STOCKHOLM - Banking on concerns of immigration and rising unemployment, far-rightists are gaining popularity in Sweden, amid expectations of becoming the third party in the country's coming election.
"Immigration is topping the agenda and this benefits the Sweden Democrats," Carl Melin, polling head at United Minds, told Reuters Monday, November 12.
Opinion polls have shown that the far-right Sweden Democrats (SD) is growing in popularity in the Scandinavian country.
A survey by United Minds pollsters in Aftonbladet newspaper published on Monday showed that SD has about 11 percent support, double its showing in the 2010 election.
Other polls in the last few weeks showed a similar trend.
An October poll by Ipsos, published in Dagens Nyheter newspaper showed the SD at 8.5 percent.
"We may be entering a recession and this is a good breeding ground for parties like the Sweden Democrats," said Johanna Laurin Gulled, a polling manager at Ipsos.
The SD is notorious for anti-Muslim, anti-immigrant campaigns.
Immediately after their electoral win in 2010, the SD started working on imposing a moratorium on building new mosques in the Scandinavian country.
The party, whose manifesto describes Muslims as seriously jeopardizing the Swedish nation, has also sought a ban on face-veil and halting immigration from predominantly Muslim countries.
It opposes a panel recommendation that all major religions should be given equal time in lesson plans, saying Christianity should maintain a special status.

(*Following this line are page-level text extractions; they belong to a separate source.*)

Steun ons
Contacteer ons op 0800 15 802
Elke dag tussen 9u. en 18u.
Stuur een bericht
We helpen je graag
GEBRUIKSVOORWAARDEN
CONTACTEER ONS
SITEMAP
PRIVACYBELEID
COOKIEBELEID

Muslims make up some 200,000 of the country's 9.5 million population, according to semi-official estimates.
But leaders of the Muslim minority put the number at 400,000.

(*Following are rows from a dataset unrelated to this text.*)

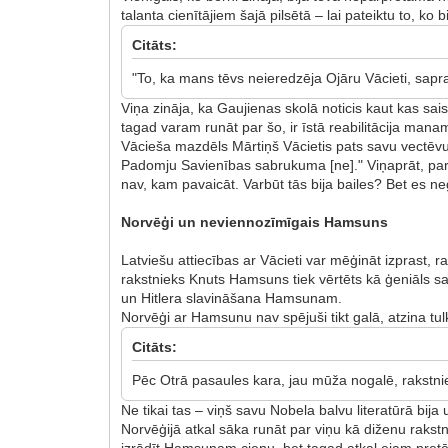
talanta cienītājiem šajā pilsētā – lai pateiktu to, k
Citāts:
"To, ka mans tēvs neieredzēja Ojāru Vācieti, sapr
Viņa zināja, ka Gaujienas skolā noticis kaut kas sais
tagad varam runāt par šo, ir īstā reabilitācija man
Vācieša mazdēls Mārtiņš Vācietis pats savu vectēvu
Padomju Savienības sabrukuma [ne]." Viņaprāt, par š
nav, kam pavaicāt. Varbūt tās bija bailes? Bet es negr
Norvēģi un neviennozīmīgais Hamsuns
Latviešu attiecības ar Vācieti var mēģināt izprast, r
rakstnieks Knuts Hamsuns tiek vērtēts kā ģeniāls sa
un Hitlera slavināšana Hamsunam.
Norvēģi ar Hamsunu nav spējuši tikt galā, atzina t
Citāts:
Pēc Otrā pasaules kara, jau mūža nogalē, rakstnie
Ne tikai tas – viņš savu Nobela balvu literatūrā 
Norvēģijā atkal sāka runāt par viņu kā diženu rak
izrādīt Hamsunam cieņu, bet tagad atkal ejam pretējā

Observers opine that economic woes and rising unemployment in Sweden are playing into the hands of far-right groups.
"There is a feeling of frustration in Sweden, that there is something happening in Sweden that we have to deal with but mainstream parties are not looking at it," said Daniel Poohl, editor of Expo magazine, an anti-racist publication that investigates far-right politics.
In Sweden, much SD support has been drawn from dissatisfaction with Prime Minister Fredrik Reinfeldt's centre-right coalition government, which is perceived by many voters as tired and out of ideas after being in power since 2006.
Over the last few months, Sweden's front pages have featured stories of layoffs from some of their most emblematic companies, such as telecoms giant Ericsson, and debates over immigrants.
People living in Sweden with foreign citizenship account for about 7 percent of the country's population.
A televised debate in October between party leaders quickly turned to immigration, benefitting SD leader Jimmie Akesson.
Polished and well-dressed, Akesson has helped improve the image of a party long perceived as dominated by right-wingers."They have no other solutions apart from isolating Sweden from the rest of the world," Foreign Minister Carl Bildt told Expressen newspaper last week after the publication of one poll.